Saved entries
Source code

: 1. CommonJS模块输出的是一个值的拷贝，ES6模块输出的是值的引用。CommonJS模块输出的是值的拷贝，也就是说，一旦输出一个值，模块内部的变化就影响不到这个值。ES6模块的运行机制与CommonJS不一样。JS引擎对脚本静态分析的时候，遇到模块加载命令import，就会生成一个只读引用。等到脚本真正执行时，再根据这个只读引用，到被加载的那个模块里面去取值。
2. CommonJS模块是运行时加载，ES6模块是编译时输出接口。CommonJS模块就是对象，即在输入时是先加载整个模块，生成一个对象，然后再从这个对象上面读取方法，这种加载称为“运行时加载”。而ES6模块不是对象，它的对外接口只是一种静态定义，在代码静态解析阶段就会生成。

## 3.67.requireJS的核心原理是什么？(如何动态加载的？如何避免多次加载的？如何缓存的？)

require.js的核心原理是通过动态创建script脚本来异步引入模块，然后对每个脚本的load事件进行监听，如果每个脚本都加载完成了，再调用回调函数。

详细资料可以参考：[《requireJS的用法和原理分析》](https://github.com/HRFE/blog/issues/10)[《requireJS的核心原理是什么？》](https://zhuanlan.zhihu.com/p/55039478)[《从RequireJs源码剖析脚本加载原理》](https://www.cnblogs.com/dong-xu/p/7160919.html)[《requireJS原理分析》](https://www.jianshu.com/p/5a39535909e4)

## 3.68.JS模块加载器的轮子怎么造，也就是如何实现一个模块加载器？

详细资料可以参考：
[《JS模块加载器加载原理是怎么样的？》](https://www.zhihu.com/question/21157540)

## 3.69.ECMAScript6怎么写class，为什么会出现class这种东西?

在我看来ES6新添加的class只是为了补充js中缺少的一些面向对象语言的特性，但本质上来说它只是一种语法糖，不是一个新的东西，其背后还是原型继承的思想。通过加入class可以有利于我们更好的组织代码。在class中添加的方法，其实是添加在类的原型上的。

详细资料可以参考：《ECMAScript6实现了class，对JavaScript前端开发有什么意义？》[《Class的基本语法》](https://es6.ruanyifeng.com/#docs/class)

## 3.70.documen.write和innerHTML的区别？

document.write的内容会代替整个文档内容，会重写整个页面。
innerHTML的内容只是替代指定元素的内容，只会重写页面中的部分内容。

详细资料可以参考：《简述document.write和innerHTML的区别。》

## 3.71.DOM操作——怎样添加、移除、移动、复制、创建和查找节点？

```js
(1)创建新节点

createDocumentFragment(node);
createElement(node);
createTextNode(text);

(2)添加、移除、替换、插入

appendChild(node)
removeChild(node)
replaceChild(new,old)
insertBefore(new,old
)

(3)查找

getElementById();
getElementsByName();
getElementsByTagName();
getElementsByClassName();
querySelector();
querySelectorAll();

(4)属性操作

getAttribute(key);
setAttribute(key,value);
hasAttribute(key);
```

TASK ITEM:
Write out exactly the lines of the entries above that run from the line containing "详细资料可以参考：[《req" through the last line, including both.

EXERCISE SOLUTION:
详细资料可以参考：[《requireJS的用法和原理分析》](https://github.com/HRFE/blog/issues/10)[《requireJS的核心原理是什么？》](https://zhuanlan.zhihu.com/p/55039478)[《从RequireJs源码剖析脚本加载原理》](https://www.cnblogs.com/dong-xu/p/7160919.html)[《requireJS原理分析》](https://www.jianshu.com/p/5a39535909e4)

## 3.68.JS模块加载器的轮子怎么造，也就是如何实现一个模块加载器？

详细资料可以参考：
[《JS模块加载器加载原理是怎么样的？》](https://www.zhihu.com/question/21157540)

## 3.69.ECMAScript6怎么写class，为什么会出现class这种东西?

在我看来ES6新添加的class只是为了补充js中缺少的一些面向对象语言的特性，但本质上来说它只是一种语法糖，不是一个新的东西，其背后还是原型继承的思想。通过加入class可以有利于我们更好的组织代码。在class中添加的方法，其实是添加在类的原型上的。

详细资料可以参考：《ECMAScript6实现了class，对JavaScript前端开发有什么意义？》[《Class的基本语法》](https://es6.ruanyifeng.com/#docs/class)

## 3.70.documen.write和innerHTML的区别？

document.write的内容会代替整个文档内容，会重写整个页面。
innerHTML的内容只是替代指定元素的内容，只会重写页面中的部分内容。

详细资料可以参考：《简述document.write和innerHTML的区别。》

## 3.71.DOM操作——怎样添加、移除、移动、复制、创建和查找节点？

```js
(1)创建新节点

createDocumentFragment(node);
createElement(node);
createTextNode(text);

(2)添加、移除、替换、插入

appendChild(node)
removeChild(node)
replaceChild(new,old)
insertBefore(new,old
)

(3)查找

getElementById();
getElementsByName();
getElementsByTagName();
getElementsByClassName();
querySelector();
querySelectorAll();

(4)属性操作

getAttribute(key);
setAttribute(key,value);
hasAttribute(key);
```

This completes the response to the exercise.